All records below are to be transcribed exactly, with every picture left out.

++++ Input for this task ++++

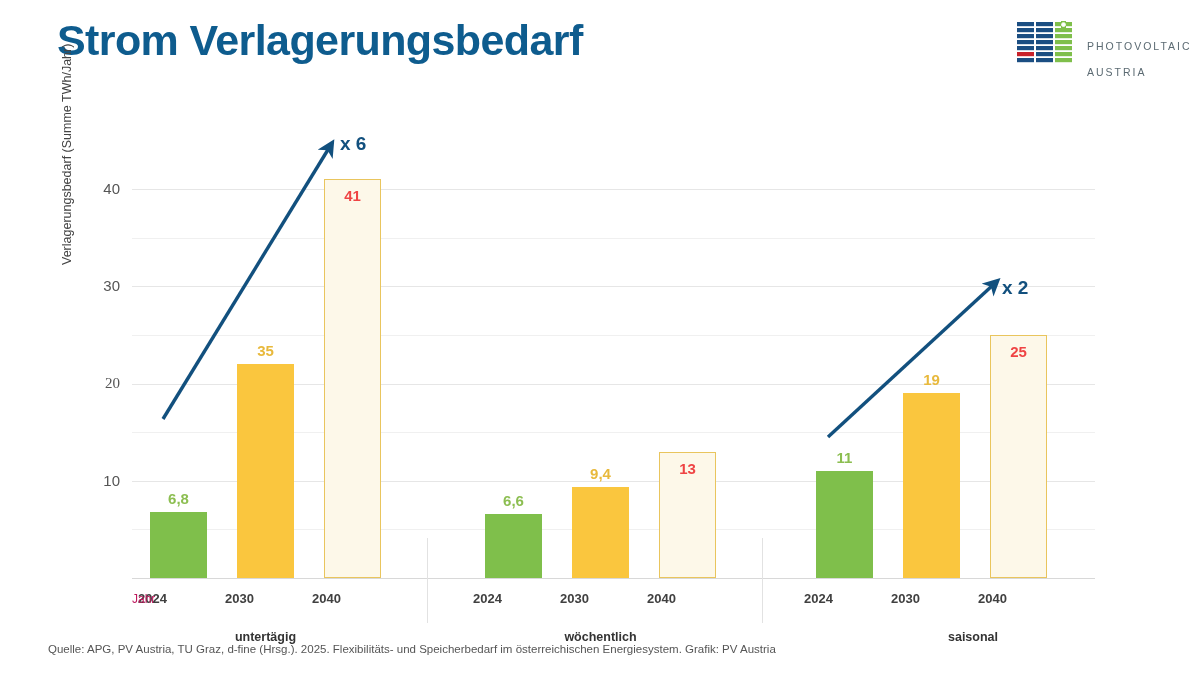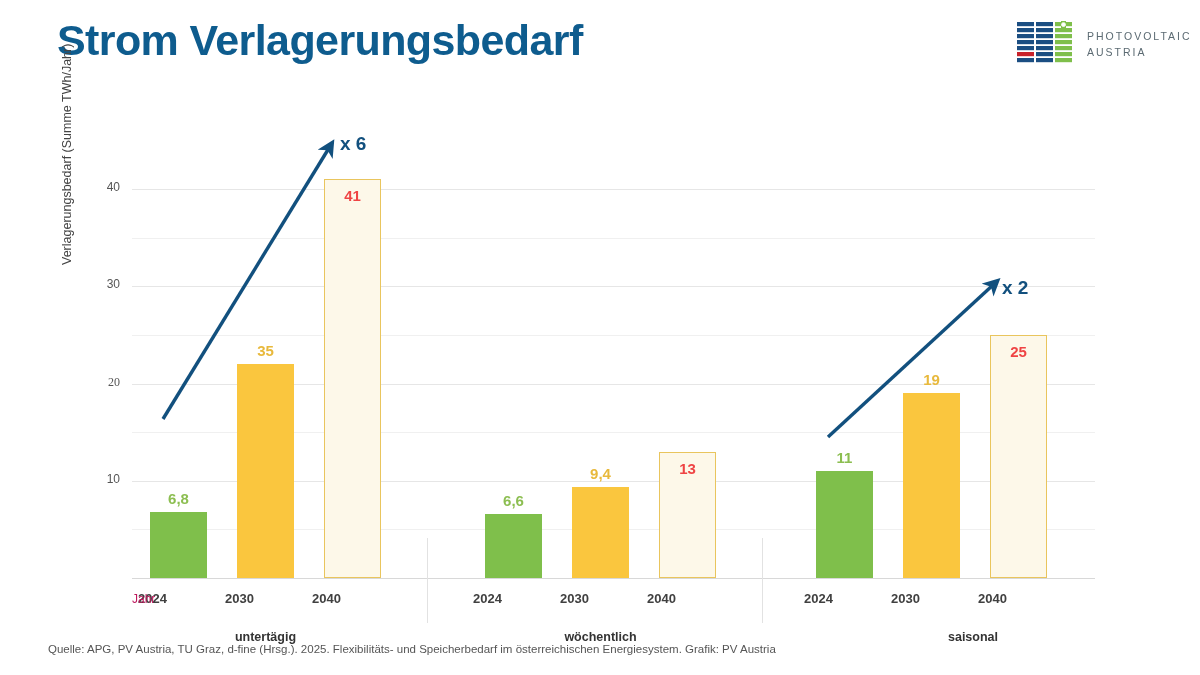--- a/index.html
+++ b/index.html
@@ -61,20 +61,21 @@
     left: 70px;
     top: 7px;
     line-height: 1.55;
   }
   .logo-line {
     font-size: 10.5px;
     letter-spacing: 2.0px;
     color: #5B6A72;
     font-weight: normal;
     white-space: nowrap;
+    margin-top: 10px;
   }
 
   
   #chart {
     position: absolute;
     left: 0;
     top: 120px;
     width: 1200px;
     height: 510px;
   }
@@ -98,21 +99,21 @@
     position: absolute;
     left: 0;
     width: 963px;
     height: 1px;
     background: #D8D8D8;
   }
 
   .ytick-label {
     position: absolute;
     right: 1110px; 
-    font-size: 12px;
+    font-size: 15px;
     color: #555555;
     text-align: right;
     white-space: nowrap;
   }
 
   #y-axis-title {
     position: absolute;
     left: -72px;
     top: 105px;
     width: 260px;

++++

- Answer to the problem -
--- a/index.html
+++ b/index.html
@@ -61,20 +61,21 @@
     left: 70px;
     top: 7px;
     line-height: 1.55;
   }
   .logo-line {
     font-size: 10.5px;
     letter-spacing: 2.0px;
     color: #5B6A72;
     font-weight: normal;
     white-space: nowrap;
+    margin-top: 10px;
   }
 
   
   #chart {
     position: absolute;
     left: 0;
     top: 120px;
     width: 1200px;
     height: 510px;
   }
@@ -98,21 +99,21 @@
     position: absolute;
     left: 0;
     width: 963px;
     height: 1px;
     background: #D8D8D8;
   }
 
   .ytick-label {
     position: absolute;
     right: 1110px; 
-    font-size: 12px;
+    font-size: 15px;
     color: #555555;
     text-align: right;
     white-space: nowrap;
   }
 
   #y-axis-title {
     position: absolute;
     left: -72px;
     top: 105px;
     width: 260px;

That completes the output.